| Exercise aim |
Show each line of the records below where the word "Stars" occurs.

(Collected data)
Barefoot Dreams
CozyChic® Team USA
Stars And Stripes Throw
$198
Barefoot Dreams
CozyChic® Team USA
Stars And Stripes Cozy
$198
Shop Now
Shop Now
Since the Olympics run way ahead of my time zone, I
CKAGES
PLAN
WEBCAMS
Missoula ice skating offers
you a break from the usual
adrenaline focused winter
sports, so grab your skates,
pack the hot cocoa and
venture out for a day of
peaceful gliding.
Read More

* * *

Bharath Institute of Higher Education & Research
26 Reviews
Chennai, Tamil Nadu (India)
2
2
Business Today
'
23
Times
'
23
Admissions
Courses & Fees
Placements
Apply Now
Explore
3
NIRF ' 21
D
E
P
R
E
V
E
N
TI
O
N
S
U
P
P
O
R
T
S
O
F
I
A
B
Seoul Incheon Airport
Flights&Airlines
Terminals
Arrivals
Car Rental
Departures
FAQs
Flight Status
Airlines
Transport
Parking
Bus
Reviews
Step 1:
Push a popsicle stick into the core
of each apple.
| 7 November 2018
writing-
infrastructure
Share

--

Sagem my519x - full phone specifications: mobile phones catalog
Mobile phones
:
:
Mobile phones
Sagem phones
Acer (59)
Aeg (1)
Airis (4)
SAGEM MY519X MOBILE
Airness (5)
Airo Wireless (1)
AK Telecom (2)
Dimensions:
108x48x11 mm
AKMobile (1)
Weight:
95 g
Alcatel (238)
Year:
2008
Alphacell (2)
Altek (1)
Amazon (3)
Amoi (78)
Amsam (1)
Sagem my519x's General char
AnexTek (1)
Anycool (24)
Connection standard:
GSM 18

| Answer box |
Stars And Stripes Throw
Stars And Stripes Cozy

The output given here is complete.